Mesmo se você tenta abortar um pensamento, não há mais volta
possível a um
estágio anterior à sua
consideração. Uma saída é seguir em frente para tentar justificar
as intuições nas duas situações. É possível salvar o bebê, os
embriões e a nossa consciência?
Uma
solução
Talvez
a impossibilidade de abandonar as conclusões prévia possa servir de
guia rumo a uma resposta um pouco mais satisfatória. Os níveis de
consideração moral parecem ser uma maneira elegante de explicar
direitos diferentes para diferentes tipos de existência. Se alguém
é perturbado pela dor, ele deve ter o direito de não senti-la. Se
alguém é autoconsciente a ponto de relembrar experiências passadas
e projetar experiências futuras, estas devem ser consideradas ao se
estabelecer os seus direitos. Se for este o caso, uma vez aceito o
passado e o futuro como bases para consideração moral parece
pertinente levar em conta também a potencialidade já que esta trata
de prováveis realizações futuras. Assim, seria necessário
adicionar mais um nível no modelo de consideração moral. Se alguém
tem uma potencialidade indolor e inconsciente de se tornar um
organismo capaz de sentir dor, ou de sentir dor e ter consciência de
si, do passado e do futuro, este deve receber alguns direitos
relativos àqueles que receberá
no futuro. Desta maneira surge uma justificativa para se defender o
meio termo. Só porque alguém ainda não tem os direitos que vai ter
no futuro não quer dizer que ele não tenha direito algum. Para
verificar esta hipótese convém aplicar o modelo às situações
hipotéticas apresentadas no início bem como ampliar a aplicação a
situações mais realistas.
Conclusão
Se
a potencialidade for considerada o embrião humano teria que ter
garantido alguns direitos a fim de tornar possível seu
desenvolvimento pleno. Portanto, o comportamento excessivo que
provocou o aborto na segunda história seria, tal qual a intuição,
ainda uma falha moral. Por outro lado, os direitos dos embriões não
seriam iguais aos do bebê porquê um embrião ainda não é capaz de
sentir dor. O que está em harmonia com a preferência por salvar um
bebê no lugar de alguns embriões. Até agora tudo bem, mas as
coisas se tornam mais interessantes quando estas conclusões
extraídas de situações hipotéticas são aplicadas a casos mais
realistas. O modelo de consideração moral em três níveis é
discreto o bastante para apoiar, por exemplo, pesquisa científica
com embriões. Mesmo se a pesquisa acontece com o custo de
intervenções sérias nos embriões o processo é justificável na
medida em que tem por objetivo resolver problemas de seres humanos
plenamente autoconscientes cujas necessidades especiais tornam sua
vida difícil e dolorosa. O modelo também pode justificar o aborto
de uma criança indesejada, antes do embrião poder sentir dor, em
face das consequências, físicas, sociais e psicológicas, em que a
gravidez provocara na vida da mãe.
Em
aberto
No
entanto, antes de pensar que tudo está bem estabelecido convém
seguir adiante nas considerações. Um problema surge de uma outra
versão mais elaborada da primeira história. Suponha que ao entrar
na clínica pegando fogo você encontra não só o bebê e os
embriões mas também uma criança. Se tivesse que escolher apenas
um, qual você salvaria? De acordo com o modelo apresentado acima
seria correto salvar a criança, e não o bebê, já que ela é capaz
de sentir dor e apresenta uma autoconsciência bem mais desenvolvida.

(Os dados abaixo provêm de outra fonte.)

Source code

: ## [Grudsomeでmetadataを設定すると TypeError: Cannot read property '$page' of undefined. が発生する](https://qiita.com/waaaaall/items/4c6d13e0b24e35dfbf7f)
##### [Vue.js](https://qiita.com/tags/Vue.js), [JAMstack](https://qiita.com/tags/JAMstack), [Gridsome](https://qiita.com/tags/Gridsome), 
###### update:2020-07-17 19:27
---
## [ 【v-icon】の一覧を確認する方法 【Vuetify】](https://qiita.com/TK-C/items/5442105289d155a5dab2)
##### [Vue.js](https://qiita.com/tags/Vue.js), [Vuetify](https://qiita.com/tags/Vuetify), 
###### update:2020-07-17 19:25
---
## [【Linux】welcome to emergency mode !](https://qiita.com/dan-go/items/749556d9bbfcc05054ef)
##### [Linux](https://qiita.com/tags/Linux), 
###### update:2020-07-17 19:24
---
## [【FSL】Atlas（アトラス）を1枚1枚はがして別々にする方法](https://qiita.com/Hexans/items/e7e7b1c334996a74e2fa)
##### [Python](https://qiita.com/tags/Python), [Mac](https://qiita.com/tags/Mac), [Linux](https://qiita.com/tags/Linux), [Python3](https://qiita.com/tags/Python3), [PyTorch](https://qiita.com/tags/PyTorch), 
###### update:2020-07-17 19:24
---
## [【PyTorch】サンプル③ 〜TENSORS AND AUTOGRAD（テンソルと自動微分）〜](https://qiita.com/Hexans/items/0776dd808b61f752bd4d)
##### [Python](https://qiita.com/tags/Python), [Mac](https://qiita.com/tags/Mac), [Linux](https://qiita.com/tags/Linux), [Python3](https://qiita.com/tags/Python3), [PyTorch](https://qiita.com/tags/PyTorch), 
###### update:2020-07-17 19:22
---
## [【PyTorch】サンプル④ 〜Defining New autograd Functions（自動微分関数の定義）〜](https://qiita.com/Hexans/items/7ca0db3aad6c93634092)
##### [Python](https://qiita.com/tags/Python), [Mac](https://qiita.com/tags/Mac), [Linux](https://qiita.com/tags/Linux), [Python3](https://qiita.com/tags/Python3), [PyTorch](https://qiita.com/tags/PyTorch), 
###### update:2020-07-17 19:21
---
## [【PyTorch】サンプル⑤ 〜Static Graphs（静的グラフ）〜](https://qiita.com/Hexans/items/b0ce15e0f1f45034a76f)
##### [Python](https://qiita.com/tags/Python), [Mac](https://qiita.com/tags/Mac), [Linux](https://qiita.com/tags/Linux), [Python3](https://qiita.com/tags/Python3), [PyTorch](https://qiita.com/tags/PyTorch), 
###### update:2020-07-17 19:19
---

Porém não é isso que nossa intuição parece sugerir. A gente
ainda tende a preferir salvar o bebê. Existe até um clichê que
justifica esta preferência. Como a criança tem mais chances de se
salvar por si mesma, deve-se salvar o bebê. É possível aceitar
esta preferência sem abandonar o modelo proposto anteriormente?
Talvez um caminho seja que o desenvolvimento pleno das
potencialidades
de alguém aumentem não só os seus direitos mas também as suas
responsabilidades. Assim, um adulto teria mais direitos e deveres
para lidar do que uma criança e esta teria mais do que o bebê. Mas
agora não é há mais espaço para ir adiante. Esta foi só mais uma
estratégia literária de acabar logo após prometer uma sequência.